Quiz items based on charts
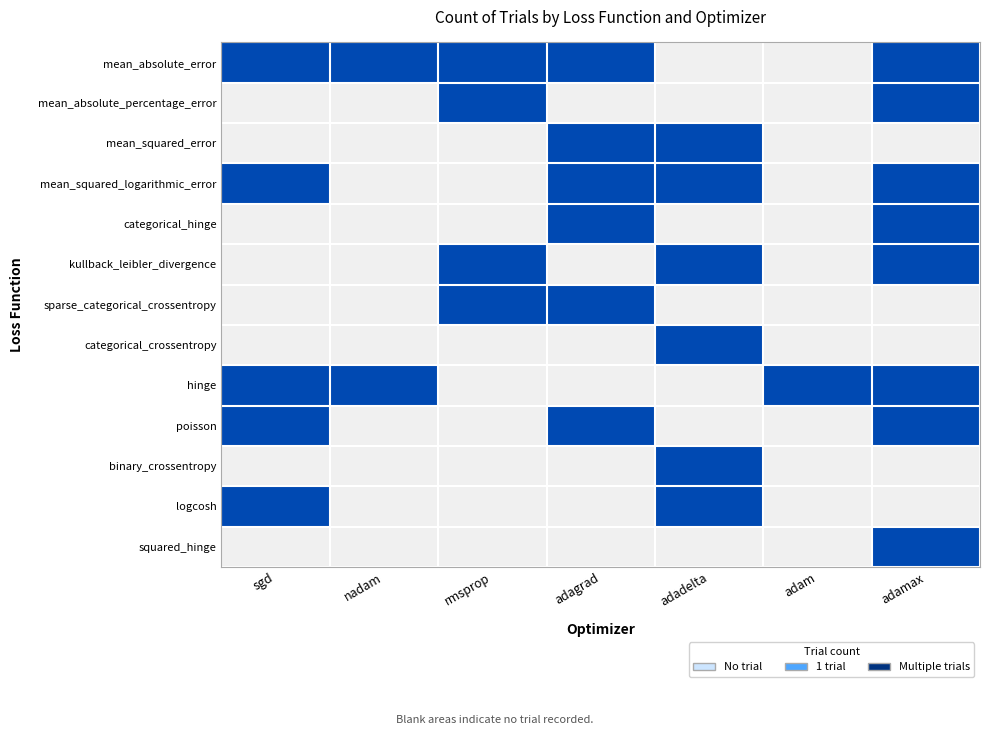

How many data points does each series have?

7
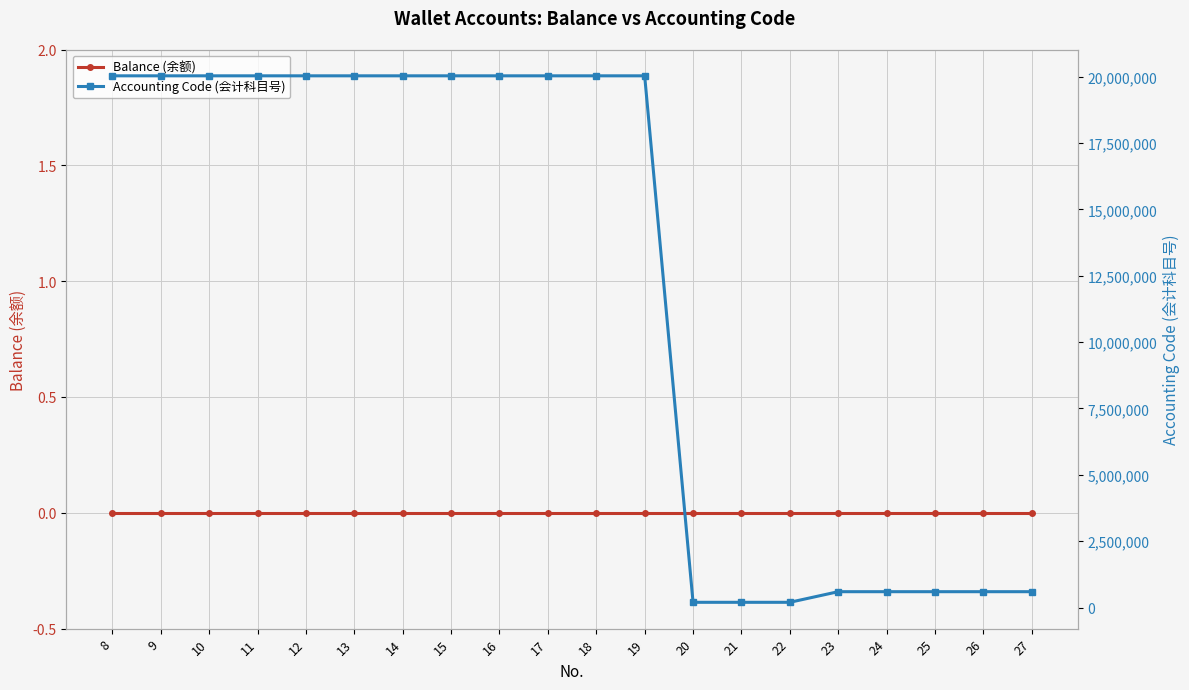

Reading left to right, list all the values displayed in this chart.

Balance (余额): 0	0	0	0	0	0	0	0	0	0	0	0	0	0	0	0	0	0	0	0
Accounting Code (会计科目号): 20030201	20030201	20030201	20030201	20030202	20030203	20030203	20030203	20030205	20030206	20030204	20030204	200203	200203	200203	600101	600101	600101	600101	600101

# [To-do item]
Revise the records above by swapping "data points" for "plotted points" and keeping everything else unchanged. Leave the pictures out.

# [Solution to this task]
How many plotted points does each series have?

7

Reading left to right, list all the values displayed in this chart.

Balance (余额): 0	0	0	0	0	0	0	0	0	0	0	0	0	0	0	0	0	0	0	0
Accounting Code (会计科目号): 20030201	20030201	20030201	20030201	20030202	20030203	20030203	20030203	20030205	20030206	20030204	20030204	200203	200203	200203	600101	600101	600101	600101	600101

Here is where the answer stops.